着替えやおむつ、テープやガーゼは家族が準備する
編集部
訪問看護の前に準備しておくものってありますか?
高久さん
着替えの服、飲み薬、塗り薬などの使う物品は、使いやすいようにご用意ください。限られた時間を有効に使うためです。また、傷の処置を行ったり、チューブの固定をしたりする時は、ご家庭にある物品を使わせていただきます。そのため、スタッフより「〇〇を用意しておいてください」とお願いすることもあります。
編集部
物品さえ準備したら任せっきりでもいいのでしょうか?
高久さん
ご利用者やご家族にも、ご協力いただきたいことはあります。ご利用者とそのご家族、そして訪問看護スタッフなどの在宅療養に関連する人は皆、ひとつのプロジェクトチームのようなものです。そして中心にいるのはご利用者とご家族です。チームで、在宅に関する不安なことや「こうしたい」という希望を話し合い、役割分担することで、より自分らしい生活に近づけることができます。
編集部
訪問時に外出していても大丈夫ですか?
高久さん
訪問時に外出することも可能です。その際は、鍵の保管場所や暗証番号を事前に話し合っておきましょう。外出する旨も事前にお伝えください。また、事例として「ご家族が外出中に訪問したけど、おむつがなくて交換ができなかった」ということがあります。
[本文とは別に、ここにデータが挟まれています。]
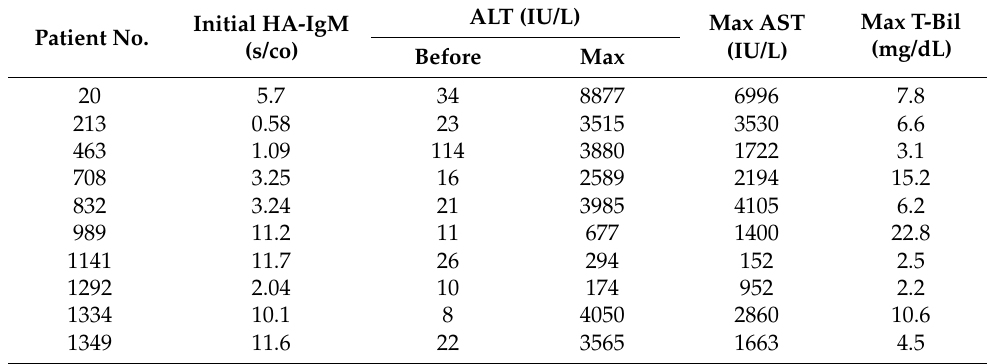
Table 3. Laboratory data associated with hepatitis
必要物品は用意したうえでおでかけしましょう。
編集部
外出中、何をしていたか教えてもらえますか?
高久さん
ご要望があれば、訪問看護スタッフが、ホワイトボードやノートでメモを残します。その他、当日行ったこと以外にも、ご利用者のご様子や、体温・血圧を記入することもあります。何を知りたいのか、何を記入してほしいのかを訪問看護スタッフに相談しましょう。
編集部まとめ
訪問看護とは、在宅で医療が必要な人を対象とし、看護師・理学療法士・作業療法士・言語聴覚士が訪問し、療養上のお世話やリハビリをしてくれるサービスで、ご家族は、着替えの衣類やおむつのほか、必要時にはテープやガーゼなどを用意しておく必要があります。在宅介護にかかわる人は、ご利用者と家族を含めてワンチームです。どんな生活を送りたいかを、ケアマネジャーや訪問看護スタッフにどんどん相談し、あなたらしい生活を実現しましょう。